Reading passage.
==========
I'm trying to encrypt/decrypt a file using XOR. I have the following encryption/decryption routine where every byte is xor'd and the result is being subtracted by the value of the byte that is located at the previous location. The ASM representation is as follows
crypt:
mov dl, [eax+ecx] ; read byte
xor dl, 0C5h ; xor it with oxC5
sub dl, [eax+ecx-1] ; sub the previous byte
mov [eax+ecx], dl ; save the new byte
dec eax ; decrement pointer
test eax, eax
jg short crypt ;
That is what my encryption routine should look like, I'm trying to port this this C/C++. My code is as follows
#include <stdio.h>
unsigned int xorkey = 0xC5;
int main(int argc, char *argv[])
{
if(argc < 3)
{
printf("usage: encoder input output\n");
return -1;
}
FILE *in = fopen(argv[1], "rb");
if(in == NULL)
{
printf("failed to open: %s", argv[2]);
return -1;
}
FILE *out = fopen(argv[2], "wb");
if(out == NULL)
{
fclose(in);
printf("failed to open '%s' for writing.",argv[2]);
return -1;
}
int count;
char buffer[1024];
while(count = fread(buffer, 1, 1024, in))
==========
[Stored data entries]
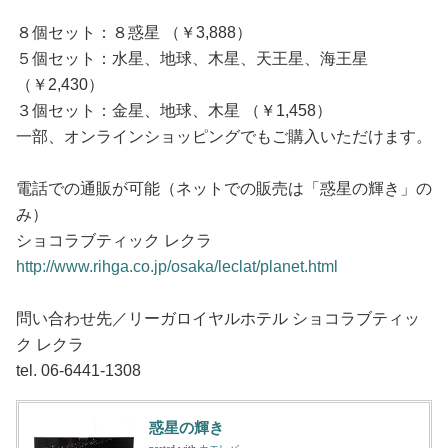
８個セット：８惑星 （￥3,888）
５個セット：水星、地球、木星、天王星、海王星
（￥2,430）
３個セット：金星、地球、木星 （￥1,458）
一部、オンラインショッピングでもご購入いただけます。
電話での通販が可能（ネットでの販売は「惑星の輝き」の
み）
ショコラブティック レクラ
http://www.rihga.co.jp/osaka/leclat/planet.html
問い合わせ先／リーガロイヤルホテル ショコラブティッ
ク レクラ
tel. 06-6441-1308
惑星の輝き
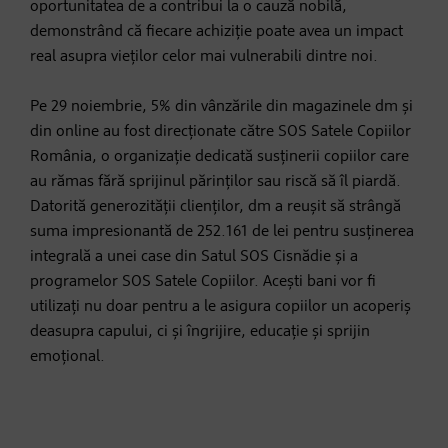
oportunitatea de a contribui la o cauză nobilă,
demonstrând că fiecare achiziție poate avea un impact
real asupra vieților celor mai vulnerabili dintre noi.
Pe 29 noiembrie, 5% din vânzările din magazinele dm și
din online au fost direcționate către SOS Satele Copiilor
România, o organizație dedicată susținerii copiilor care
au rămas fără sprijinul părinților sau riscă să îl piardă.
Datorită generozității clienților, dm a reușit să strângă
suma impresionantă de 252.161 de lei pentru susținerea
integrală a unei case din Satul SOS Cisnădie și a
programelor SOS Satele Copiilor. Acești bani vor fi
utilizați nu doar pentru a le asigura copiilor un acoperiș
deasupra capului, ci și îngrijire, educație și sprijin
emoțional.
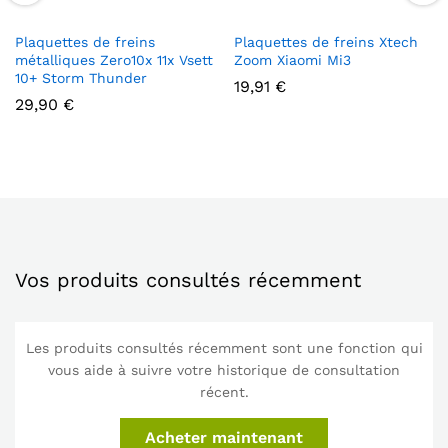
Plaquettes de freins
Plaquettes de freins Xtech
métalliques Zero10x 11x Vsett
Zoom Xiaomi Mi3
10+ Storm Thunder
19,91
€
29,90
€
Vos produits consultés récemment
Les produits consultés récemment sont une fonction qui
vous aide à suivre votre historique de consultation
récent.
Acheter maintenant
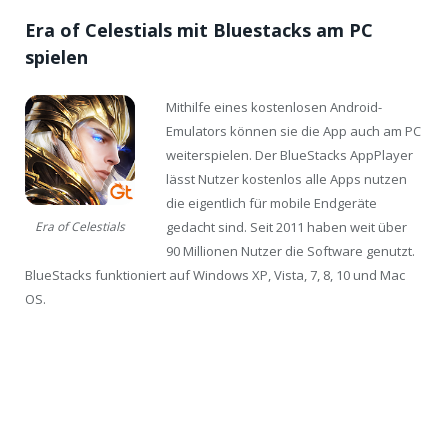
Era of Celestials mit Bluestacks am PC
spielen
Mithilfe eines kostenlosen Android-
Emulators können sie die App auch am PC
weiterspielen. Der BlueStacks AppPlayer
lässt Nutzer kostenlos alle Apps nutzen
die eigentlich für mobile Endgeräte
gedacht sind. Seit 2011 haben weit über
Era of Celestials
90 Millionen Nutzer die Software genutzt.
BlueStacks funktioniert auf Windows XP, Vista, 7, 8, 10 und Mac
OS.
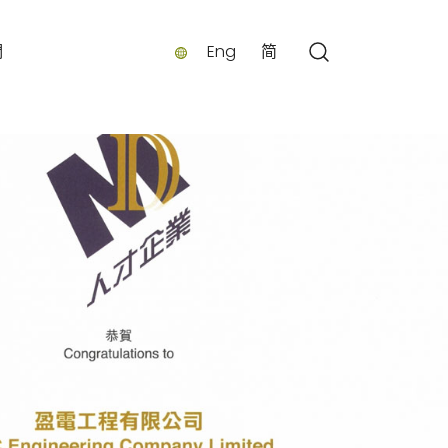
們
Eng
简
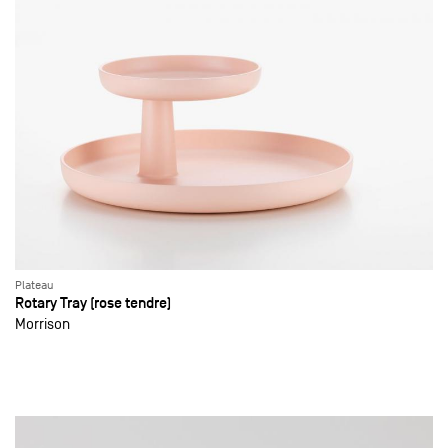
Plateau
Rotary Tray (rose tendre)
Morrison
==========
What is needed. In the post about XOR file encryption, what value is each byte XORed with?

Expected answer. Each byte is XORed with 0xC5 (written 0C5h in the assembly).